Required task: Reproduce the entire listing below word for word, omitting the pictures.

☆ ☆ ☆ ☆ ☆

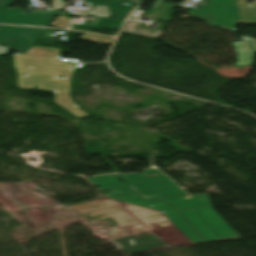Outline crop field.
<instances>
[{
	"label": "crop field",
	"mask_w": 256,
	"mask_h": 256,
	"mask_svg": "<svg viewBox=\"0 0 256 256\" xmlns=\"http://www.w3.org/2000/svg\"><path fill=\"white\" fill-rule=\"evenodd\" d=\"M79 214L112 217L118 227L112 229L115 245L127 254L188 239L160 212L107 199L73 207Z\"/></svg>",
	"instance_id": "crop-field-1"
},
{
	"label": "crop field",
	"mask_w": 256,
	"mask_h": 256,
	"mask_svg": "<svg viewBox=\"0 0 256 256\" xmlns=\"http://www.w3.org/2000/svg\"><path fill=\"white\" fill-rule=\"evenodd\" d=\"M14 69L17 72L18 87L54 91V101L77 118L88 116L81 111L70 98L72 76L77 70V61H66L57 57L20 53L12 54ZM75 67L74 69H70ZM26 76H21V74ZM57 76L63 78L58 79Z\"/></svg>",
	"instance_id": "crop-field-2"
},
{
	"label": "crop field",
	"mask_w": 256,
	"mask_h": 256,
	"mask_svg": "<svg viewBox=\"0 0 256 256\" xmlns=\"http://www.w3.org/2000/svg\"><path fill=\"white\" fill-rule=\"evenodd\" d=\"M115 177L124 179L143 198L164 201L171 204L176 210L211 206L207 195L190 196L157 169L127 176L115 175Z\"/></svg>",
	"instance_id": "crop-field-3"
},
{
	"label": "crop field",
	"mask_w": 256,
	"mask_h": 256,
	"mask_svg": "<svg viewBox=\"0 0 256 256\" xmlns=\"http://www.w3.org/2000/svg\"><path fill=\"white\" fill-rule=\"evenodd\" d=\"M163 214L192 242L240 239L211 207Z\"/></svg>",
	"instance_id": "crop-field-4"
},
{
	"label": "crop field",
	"mask_w": 256,
	"mask_h": 256,
	"mask_svg": "<svg viewBox=\"0 0 256 256\" xmlns=\"http://www.w3.org/2000/svg\"><path fill=\"white\" fill-rule=\"evenodd\" d=\"M94 186L100 188H110L114 193L106 194L108 198L118 201L134 204L137 206L157 210V211H170L175 210L171 205L163 203L158 200L149 201L143 199L139 194L134 192L126 182H118L117 178L112 176H102L96 178H87ZM153 205V207H149Z\"/></svg>",
	"instance_id": "crop-field-5"
},
{
	"label": "crop field",
	"mask_w": 256,
	"mask_h": 256,
	"mask_svg": "<svg viewBox=\"0 0 256 256\" xmlns=\"http://www.w3.org/2000/svg\"><path fill=\"white\" fill-rule=\"evenodd\" d=\"M208 3L209 5H202L197 10L188 11V14L204 19L210 27L235 29V19H239L237 0H208Z\"/></svg>",
	"instance_id": "crop-field-6"
},
{
	"label": "crop field",
	"mask_w": 256,
	"mask_h": 256,
	"mask_svg": "<svg viewBox=\"0 0 256 256\" xmlns=\"http://www.w3.org/2000/svg\"><path fill=\"white\" fill-rule=\"evenodd\" d=\"M44 29L0 26V44L15 52H27Z\"/></svg>",
	"instance_id": "crop-field-7"
},
{
	"label": "crop field",
	"mask_w": 256,
	"mask_h": 256,
	"mask_svg": "<svg viewBox=\"0 0 256 256\" xmlns=\"http://www.w3.org/2000/svg\"><path fill=\"white\" fill-rule=\"evenodd\" d=\"M24 9H8L0 11V23L47 26L55 15L64 16L62 11H38L24 14ZM36 11V13H34Z\"/></svg>",
	"instance_id": "crop-field-8"
},
{
	"label": "crop field",
	"mask_w": 256,
	"mask_h": 256,
	"mask_svg": "<svg viewBox=\"0 0 256 256\" xmlns=\"http://www.w3.org/2000/svg\"><path fill=\"white\" fill-rule=\"evenodd\" d=\"M245 1L246 0H238L240 20H236V24H256V3H247Z\"/></svg>",
	"instance_id": "crop-field-9"
},
{
	"label": "crop field",
	"mask_w": 256,
	"mask_h": 256,
	"mask_svg": "<svg viewBox=\"0 0 256 256\" xmlns=\"http://www.w3.org/2000/svg\"><path fill=\"white\" fill-rule=\"evenodd\" d=\"M162 1L156 0L144 16L170 22L172 17L170 6Z\"/></svg>",
	"instance_id": "crop-field-10"
},
{
	"label": "crop field",
	"mask_w": 256,
	"mask_h": 256,
	"mask_svg": "<svg viewBox=\"0 0 256 256\" xmlns=\"http://www.w3.org/2000/svg\"><path fill=\"white\" fill-rule=\"evenodd\" d=\"M138 24L139 22L133 23L127 21L122 32L158 39L161 33L160 31L137 29Z\"/></svg>",
	"instance_id": "crop-field-11"
},
{
	"label": "crop field",
	"mask_w": 256,
	"mask_h": 256,
	"mask_svg": "<svg viewBox=\"0 0 256 256\" xmlns=\"http://www.w3.org/2000/svg\"><path fill=\"white\" fill-rule=\"evenodd\" d=\"M78 40H83V41H88V42H93V43H101V44H111L112 43L111 38L95 36V35H91V34H87V33H84L82 36H80L78 38Z\"/></svg>",
	"instance_id": "crop-field-12"
},
{
	"label": "crop field",
	"mask_w": 256,
	"mask_h": 256,
	"mask_svg": "<svg viewBox=\"0 0 256 256\" xmlns=\"http://www.w3.org/2000/svg\"><path fill=\"white\" fill-rule=\"evenodd\" d=\"M64 2L62 0H52V9H62Z\"/></svg>",
	"instance_id": "crop-field-13"
},
{
	"label": "crop field",
	"mask_w": 256,
	"mask_h": 256,
	"mask_svg": "<svg viewBox=\"0 0 256 256\" xmlns=\"http://www.w3.org/2000/svg\"><path fill=\"white\" fill-rule=\"evenodd\" d=\"M10 4H11V0H0V9L9 7Z\"/></svg>",
	"instance_id": "crop-field-14"
},
{
	"label": "crop field",
	"mask_w": 256,
	"mask_h": 256,
	"mask_svg": "<svg viewBox=\"0 0 256 256\" xmlns=\"http://www.w3.org/2000/svg\"><path fill=\"white\" fill-rule=\"evenodd\" d=\"M114 1L124 2L128 4H133V5H136L137 3H139V1H136V0H114Z\"/></svg>",
	"instance_id": "crop-field-15"
},
{
	"label": "crop field",
	"mask_w": 256,
	"mask_h": 256,
	"mask_svg": "<svg viewBox=\"0 0 256 256\" xmlns=\"http://www.w3.org/2000/svg\"><path fill=\"white\" fill-rule=\"evenodd\" d=\"M9 48L0 45V55L9 54Z\"/></svg>",
	"instance_id": "crop-field-16"
}]
</instances>
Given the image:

☆ ☆ ☆ ☆ ☆

Answer to this problem:
Outline crop field.
<instances>
[{
	"label": "crop field",
	"mask_w": 256,
	"mask_h": 256,
	"mask_svg": "<svg viewBox=\"0 0 256 256\" xmlns=\"http://www.w3.org/2000/svg\"><path fill=\"white\" fill-rule=\"evenodd\" d=\"M79 214L112 217L118 227L112 229L115 245L127 254L188 239L160 212L107 199L73 207Z\"/></svg>",
	"instance_id": "crop-field-1"
},
{
	"label": "crop field",
	"mask_w": 256,
	"mask_h": 256,
	"mask_svg": "<svg viewBox=\"0 0 256 256\" xmlns=\"http://www.w3.org/2000/svg\"><path fill=\"white\" fill-rule=\"evenodd\" d=\"M14 69L17 72L18 87L54 91V101L77 118L88 116L81 111L70 98L72 76L77 70V61H66L57 57L20 53L12 54ZM75 67L74 69H70ZM26 76H21V74ZM57 76L63 78L58 79Z\"/></svg>",
	"instance_id": "crop-field-2"
},
{
	"label": "crop field",
	"mask_w": 256,
	"mask_h": 256,
	"mask_svg": "<svg viewBox=\"0 0 256 256\" xmlns=\"http://www.w3.org/2000/svg\"><path fill=\"white\" fill-rule=\"evenodd\" d=\"M115 177L124 179L143 198L164 201L171 204L176 210L211 206L207 195L190 196L157 169L127 176L115 175Z\"/></svg>",
	"instance_id": "crop-field-3"
},
{
	"label": "crop field",
	"mask_w": 256,
	"mask_h": 256,
	"mask_svg": "<svg viewBox=\"0 0 256 256\" xmlns=\"http://www.w3.org/2000/svg\"><path fill=\"white\" fill-rule=\"evenodd\" d=\"M163 214L192 242L240 239L211 207Z\"/></svg>",
	"instance_id": "crop-field-4"
},
{
	"label": "crop field",
	"mask_w": 256,
	"mask_h": 256,
	"mask_svg": "<svg viewBox=\"0 0 256 256\" xmlns=\"http://www.w3.org/2000/svg\"><path fill=\"white\" fill-rule=\"evenodd\" d=\"M94 186L100 188H110L114 193L106 194L108 198L118 201L134 204L137 206L157 210V211H170L175 210L171 205L163 203L158 200L149 201L143 199L139 194L134 192L126 182H118L117 178L112 176H102L96 178H87ZM153 205V207H149Z\"/></svg>",
	"instance_id": "crop-field-5"
},
{
	"label": "crop field",
	"mask_w": 256,
	"mask_h": 256,
	"mask_svg": "<svg viewBox=\"0 0 256 256\" xmlns=\"http://www.w3.org/2000/svg\"><path fill=\"white\" fill-rule=\"evenodd\" d=\"M208 3L209 5H202L197 10L188 11V14L204 19L210 27L235 29V19H239L237 0H208Z\"/></svg>",
	"instance_id": "crop-field-6"
},
{
	"label": "crop field",
	"mask_w": 256,
	"mask_h": 256,
	"mask_svg": "<svg viewBox=\"0 0 256 256\" xmlns=\"http://www.w3.org/2000/svg\"><path fill=\"white\" fill-rule=\"evenodd\" d=\"M44 29L0 26V44L15 52H27Z\"/></svg>",
	"instance_id": "crop-field-7"
},
{
	"label": "crop field",
	"mask_w": 256,
	"mask_h": 256,
	"mask_svg": "<svg viewBox=\"0 0 256 256\" xmlns=\"http://www.w3.org/2000/svg\"><path fill=\"white\" fill-rule=\"evenodd\" d=\"M24 9H8L0 11V23L47 26L55 15L64 16L62 11H38L24 14ZM36 11V13H34Z\"/></svg>",
	"instance_id": "crop-field-8"
},
{
	"label": "crop field",
	"mask_w": 256,
	"mask_h": 256,
	"mask_svg": "<svg viewBox=\"0 0 256 256\" xmlns=\"http://www.w3.org/2000/svg\"><path fill=\"white\" fill-rule=\"evenodd\" d=\"M245 1L246 0H238L240 20H236V24H256V3H247Z\"/></svg>",
	"instance_id": "crop-field-9"
},
{
	"label": "crop field",
	"mask_w": 256,
	"mask_h": 256,
	"mask_svg": "<svg viewBox=\"0 0 256 256\" xmlns=\"http://www.w3.org/2000/svg\"><path fill=\"white\" fill-rule=\"evenodd\" d=\"M162 1L156 0L144 16L170 22L172 17L170 6Z\"/></svg>",
	"instance_id": "crop-field-10"
},
{
	"label": "crop field",
	"mask_w": 256,
	"mask_h": 256,
	"mask_svg": "<svg viewBox=\"0 0 256 256\" xmlns=\"http://www.w3.org/2000/svg\"><path fill=\"white\" fill-rule=\"evenodd\" d=\"M138 24L139 22L133 23L127 21L122 32L158 39L161 33L160 31L137 29Z\"/></svg>",
	"instance_id": "crop-field-11"
},
{
	"label": "crop field",
	"mask_w": 256,
	"mask_h": 256,
	"mask_svg": "<svg viewBox=\"0 0 256 256\" xmlns=\"http://www.w3.org/2000/svg\"><path fill=\"white\" fill-rule=\"evenodd\" d=\"M78 40H83V41H88V42H93V43H101V44H111L112 43L111 38L95 36V35H91V34H87V33H84L82 36H80L78 38Z\"/></svg>",
	"instance_id": "crop-field-12"
},
{
	"label": "crop field",
	"mask_w": 256,
	"mask_h": 256,
	"mask_svg": "<svg viewBox=\"0 0 256 256\" xmlns=\"http://www.w3.org/2000/svg\"><path fill=\"white\" fill-rule=\"evenodd\" d=\"M64 2L62 0H52V9H62Z\"/></svg>",
	"instance_id": "crop-field-13"
},
{
	"label": "crop field",
	"mask_w": 256,
	"mask_h": 256,
	"mask_svg": "<svg viewBox=\"0 0 256 256\" xmlns=\"http://www.w3.org/2000/svg\"><path fill=\"white\" fill-rule=\"evenodd\" d=\"M10 4H11V0H0V9L9 7Z\"/></svg>",
	"instance_id": "crop-field-14"
},
{
	"label": "crop field",
	"mask_w": 256,
	"mask_h": 256,
	"mask_svg": "<svg viewBox=\"0 0 256 256\" xmlns=\"http://www.w3.org/2000/svg\"><path fill=\"white\" fill-rule=\"evenodd\" d=\"M114 1L124 2L128 4H133V5H136L137 3H139V1H136V0H114Z\"/></svg>",
	"instance_id": "crop-field-15"
},
{
	"label": "crop field",
	"mask_w": 256,
	"mask_h": 256,
	"mask_svg": "<svg viewBox=\"0 0 256 256\" xmlns=\"http://www.w3.org/2000/svg\"><path fill=\"white\" fill-rule=\"evenodd\" d=\"M9 48L0 45V55L9 54Z\"/></svg>",
	"instance_id": "crop-field-16"
}]
</instances>
Given the image:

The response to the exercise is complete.